Il neige. Il est 20 heures, l’enfer s’éveille. Enfer, Paradis. Quelle différence. Au fond, nous sommes tous identiques. La pelouse a revêtu son manteau blanc. Mauvais présage. Faim, froid, besoin d’espoir. Ces mots résonnent dans ma mémoire. Mais c’est trop tard : condamné à vivre dans un isoloir, une vie tronquée, partielle. Ezéchiel. "J'abattrai le bras d'une terrible colère, d'une vengeance furieuse et effrayante sur les hordes impies qui pourchassent et réduisent à néant les brebis de Dieu."
Guignol. S’il ne veut pas passer pour un charlot, Dieu va devoir agir. Rapidement. Depuis hier, l’Humanité a les yeux braqués sur lui. Impatiente, inquiète, elle attend qu’il exécute enfin sa promesse. Car oui: les brebis de l’AC Paradis ont été défaites 4 buts à 2 par les hordes impies du FC Hell.
Fußball macht frei
Pour une première, c’est une première. Oussama Ben Laden, nommé à la tête de l’équipe du FC Hell depuis que Philippe Pétain a mis un terme à sa collaboration, avait fait quelques choix forts. Comme la titularisation d’Attila, en numéro 6-6-6, pour muscler son milieu de terrain.
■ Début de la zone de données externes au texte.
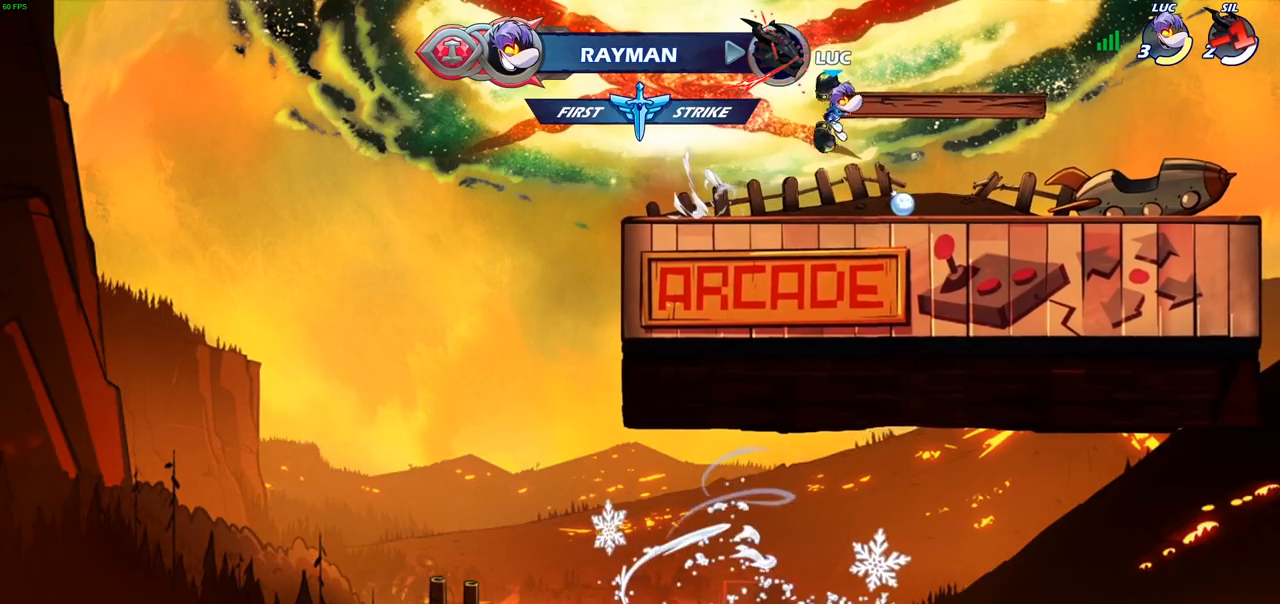
{"buttons": ["CROSS"], "left_stick": "center", "right_stick": "center", "events": [[83, "CIRCLE", "up"], [500, "CROSS", "down"]]}
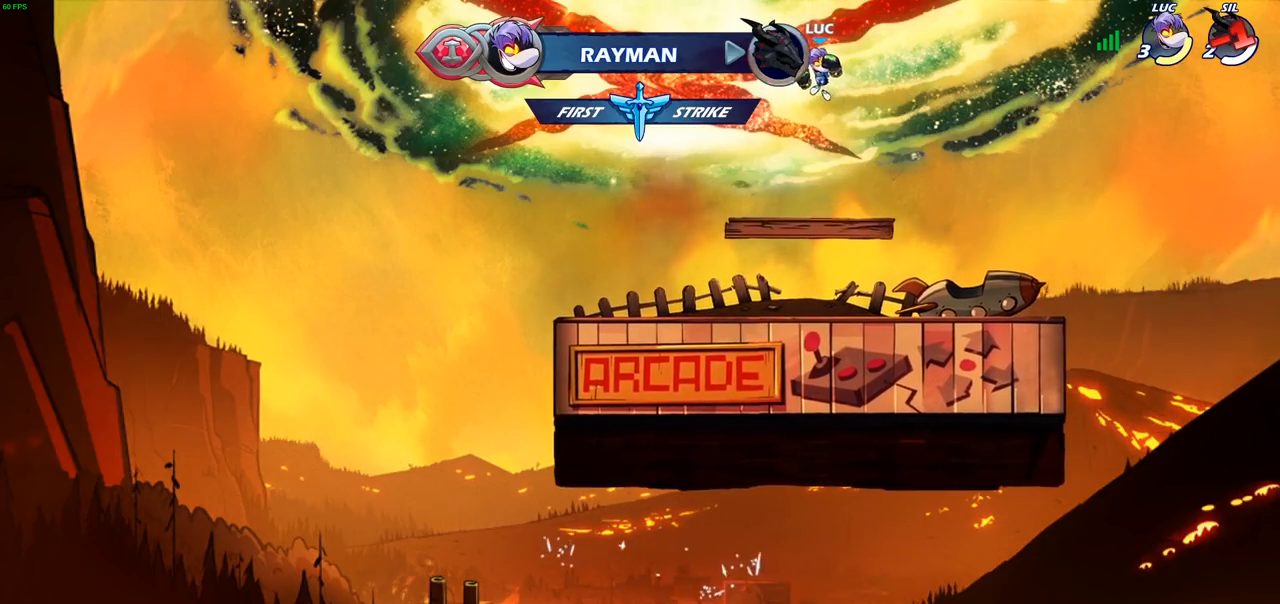
{"buttons": [], "left_stick": "center", "right_stick": "center", "events": [[50, "left_stick", "up"], [67, "CROSS", "up"], [117, "R1", "down"], [183, "R1", "up"], [300, "left_stick", "center"]]}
Une initiative salvatrice tant le Hongrois a été impressionnant, venant gratter les ballons huns à huns et distribuant quelques caviars à un Staline trop maladroit. C’est pourtant bien le petit père des peuples qui ouvrait le score à la 33e minute, sur un service magistral d’Hitler. Le kop explose, les NTP (Nazis Trop Puissants, ndlr) exultent. C'est un stade en fusion qui entonne son célèbre You’ll never hate alone.
Le Führer, qui récupérait le brassard à l’occasion de son retour, a donné une véritable leçon de concentration. Présent sur toutes les situations dangereuses du FCH, il a largement mérité son nom en une du journal d’Anne Frank ce matin: "Le FC Hell Hitler".
En face, l’AC Paradis s’apprête à s’effondrer. Les hommes de l’inamovible Schindler auront rivalisé une mi-temps avant de décliner peu à peu. Une défaite qui fragilise un peu plus le technicien autrichien, déjà mal en point après les récentes déclarations de Martin Luther King: "I have a dream, that one day, I will coach ACP" dans le quotidien La Bible. Le tableau n’est pourtant pas si noir. Les couleurs du Tintoret devraient permettre au manager de bénéficier d’encore un peu de temps. Mais jusqu’à quand?
Le Bal des Naze
Au rang des satisfactions, il faut retenir l’excellente prestation de Jésus Christ. Mauvais lors de ses dernières sorties, le capitaine est en train de vivre une véritable résurrection. Placé au centre d’un système en croix, il a marché sur l’eau pendant soixante-dix minutes avant de se sacrifier pour son équipe. Soixante-douze minutes, plus exactement. Sur une infiltration d’Amin Dada, Saint-Pierre, gardien du Paradis, lit mal la trajectoire et fauche le héros ougandais. L’homme en noir n’a rien vu mais Judas, l’arbitre assistant, désigne le coupable. Penalty.
Saint-Pierre exclu, De Nazareth enfile les gants. Dada se charge lui-même de l’exécution et crucifie un Jésus qui tendait la mauvaise joue. Mené 3-0, le Paradis n’a plus le choix s’il ne veut pas faire mentir Polnareff. Salir sa mémoire, le traîner dans la boue. Finalement, nous n’irons pas tous au paradis.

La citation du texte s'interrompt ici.